**TASK PROMPT:**
Pull every line with "IPDSSK" from the entries below.

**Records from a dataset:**
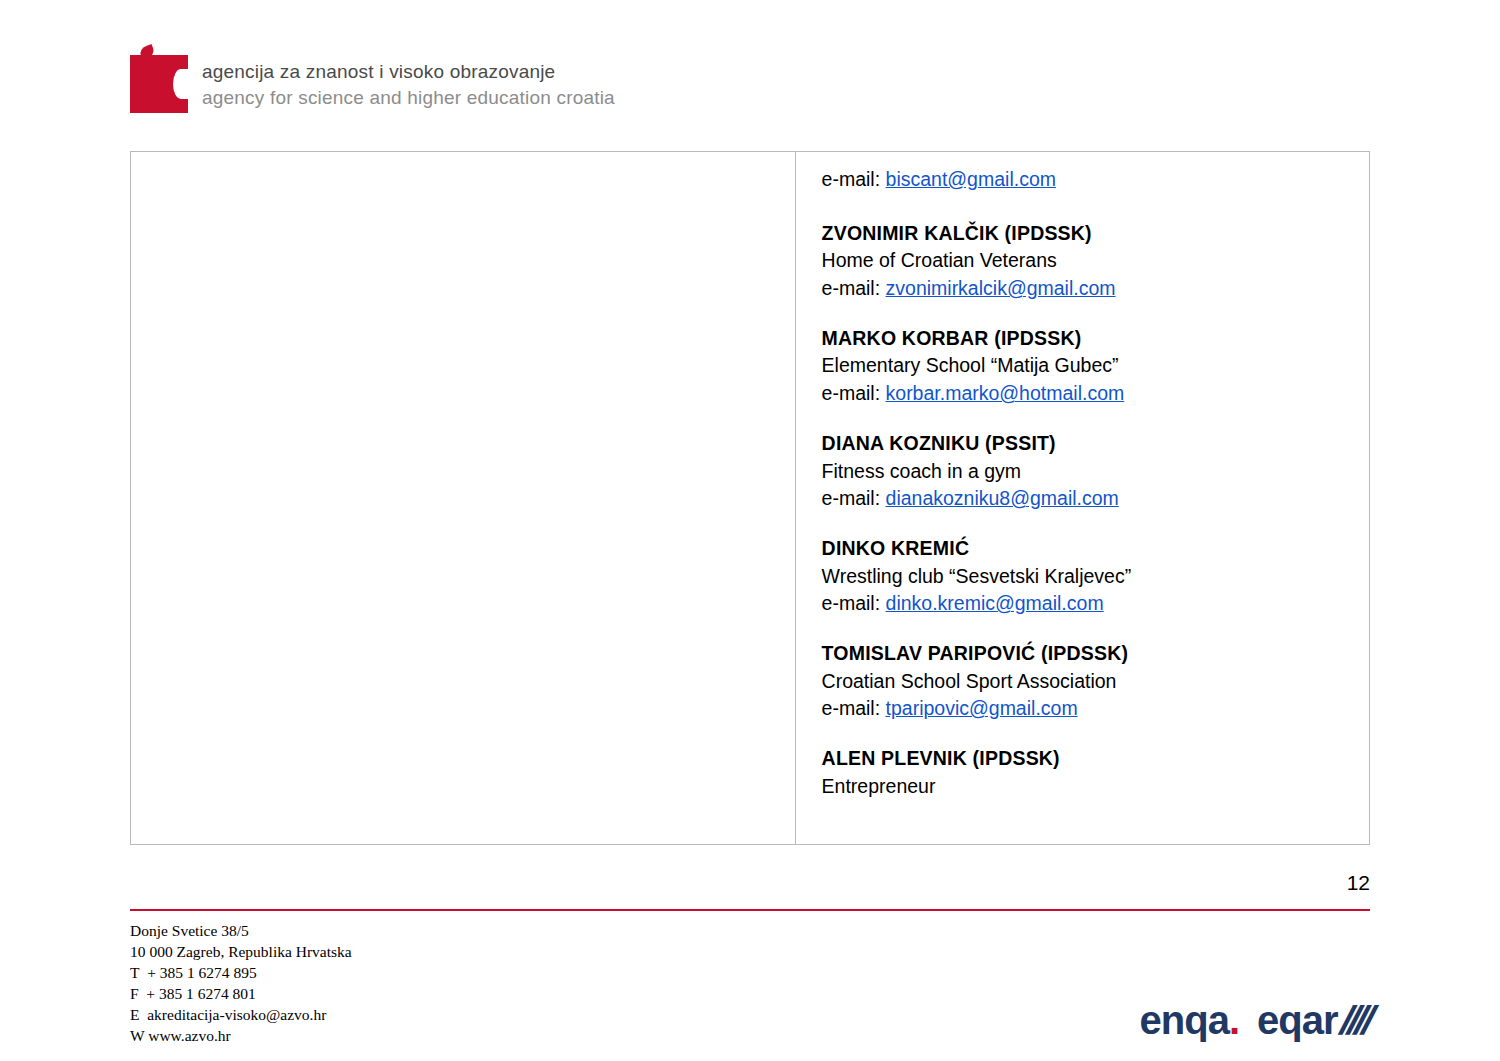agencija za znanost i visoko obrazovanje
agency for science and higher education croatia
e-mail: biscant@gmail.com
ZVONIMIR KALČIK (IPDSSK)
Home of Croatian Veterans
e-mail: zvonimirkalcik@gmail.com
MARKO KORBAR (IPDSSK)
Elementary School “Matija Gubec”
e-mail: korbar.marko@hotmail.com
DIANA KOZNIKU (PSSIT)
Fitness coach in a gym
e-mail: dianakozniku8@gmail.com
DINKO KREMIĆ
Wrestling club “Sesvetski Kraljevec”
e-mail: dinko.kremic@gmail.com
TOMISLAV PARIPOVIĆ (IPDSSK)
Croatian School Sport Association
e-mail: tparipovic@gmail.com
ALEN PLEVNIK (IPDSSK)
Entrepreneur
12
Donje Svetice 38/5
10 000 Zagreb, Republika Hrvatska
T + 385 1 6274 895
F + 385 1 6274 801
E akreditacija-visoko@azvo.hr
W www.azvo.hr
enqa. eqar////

**OUTPUT FOR THIS TASK:**
ZVONIMIR KALČIK (IPDSSK)
MARKO KORBAR (IPDSSK)
TOMISLAV PARIPOVIĆ (IPDSSK)
ALEN PLEVNIK (IPDSSK)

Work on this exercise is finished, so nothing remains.